On April 16, 2015, the Company completed the sale of XSense touch sensor assets to UniPixel, Inc. In connection with the transaction, the Company transferred its XSense related manufacturing assets to UniPixel, which also assumed related operating costs, and separately licensed to UniPixel its XSense patent portfolio and other intellectual property, which the Company is retaining. The intellectual property licenses have an initial five-year term, renewable by UniPixel for an additional ten-year term. The Company will receive minimum royalties during the initial five-year term equal to $16.3 million, of which $9.3 million was prepaid in cash at the close of the transaction. Under the terms of the patent license agreement, the Company licensed to UniPixel its pending, published or issued XSense patents as of the close of the transaction and, subject to certain exclusions, any other patents owned or licensable by the Company during the license period to the extent such patents are necessary to make, use, sell or otherwise dispose of licensed XSense products. The Company also agreed to lease facilities and provided transitional support to UniPixel for a limited period of time. 

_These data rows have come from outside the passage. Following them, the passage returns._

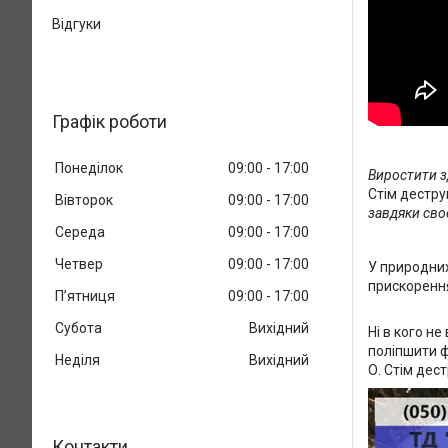
Відгуки
Графік роботи
Понеділок
09:00
17:00
Виростити з
Стім дестру
Вівторок
09:00
17:00
завдяки сво
Середа
09:00
17:00
Четвер
09:00
17:00
У природних
прискорення
Пʼятниця
09:00
17:00
Субота
Вихідний
Ні в кого н
поліпшити ф
Неділя
Вихідний
О. Стім дес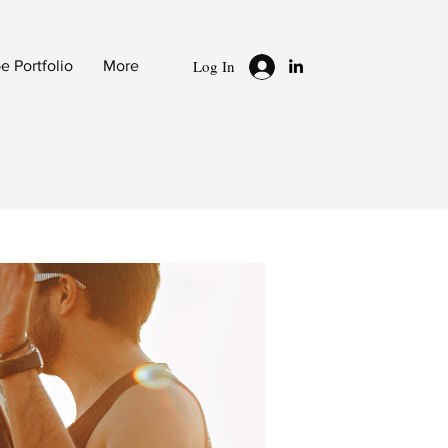
Log In
 Portfolio
More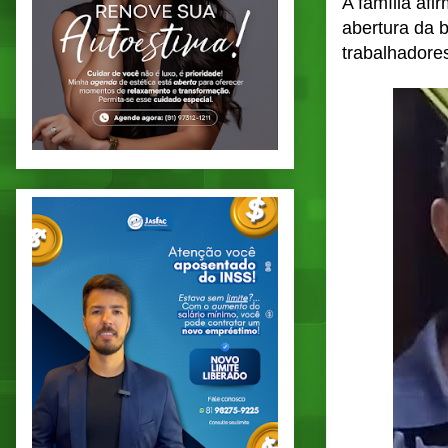
A família af
abertura da 
trabalhadores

Upon closing this transaction, the Company recognized a gain that is summarized in the following table:
 
April 16,
2015
 
(in thousands)
Total consideration
$
(16,700
)
Fair value of patent license agreement
13,123

Selling and other costs
457

Net assets transferred
961

Gain on sale of assets
$
(2,159
)
 
 


The fair value of the patent license revenue to be received from the licensee over the term of the arrangement was determined using an income approach and an assumed discount rate of 40%. The present value of the patent license agreement is reduced over the initial five-year term of the patent license agreement and recognized as royalty revenue over that term. For the year ended December 31, 2015, the Company recognized $1.9 million of royalty revenue and recognized $2.2 million of gain on sale of assets included in the Consolidated Statement of Operations.

North Tyneside

In connection with the 2007 sale of land and other assets in North Tyneside, England, the Company had previously sold a portion of its net operating loss carryforwards related to its North Tyneside operations. Following the closure by the relevant tax authorities of matters relating to the surrender of those net operating losses, the Company recorded a gain of $4.4 million, net of related fees of $0.5 million, as gain on sale of assets and $1.3 million as interest income in our consolidated statement of operations for the year ended 2014.

    Based on the structure of the North Tyneside entity, the Company holds a 50.2% interest in the shares of North Tyneside. The Company consolidates the financial results of North Tyneside and attributes the share of profit and loss to the noncontrolling interest. Activity subsequent to the 2007 sale of land and other assets has been immaterial.

Serial Flash Product Line

On September 28, 2012, the Company completed the sale of its Serial Flash product line. Under the terms of the sale agreement, the Company transferred assets to the buyer, who assumed certain liabilities, in return for cash consideration of $25.0 million. As part of the sale transaction, the Company also granted the buyer an exclusive option to purchase the Company's remaining $7.0 million of Serial Flash inventory, which the buyer fully exercised during the first quarter of 2013. As a result of the sale of that $7.0 million of remaining inventory, the Company recorded a gain of $4.4 million in 2013 to reflect receipt of payment upon exercise of the related purchase option and the completion of the sale of the Serial Flash product line.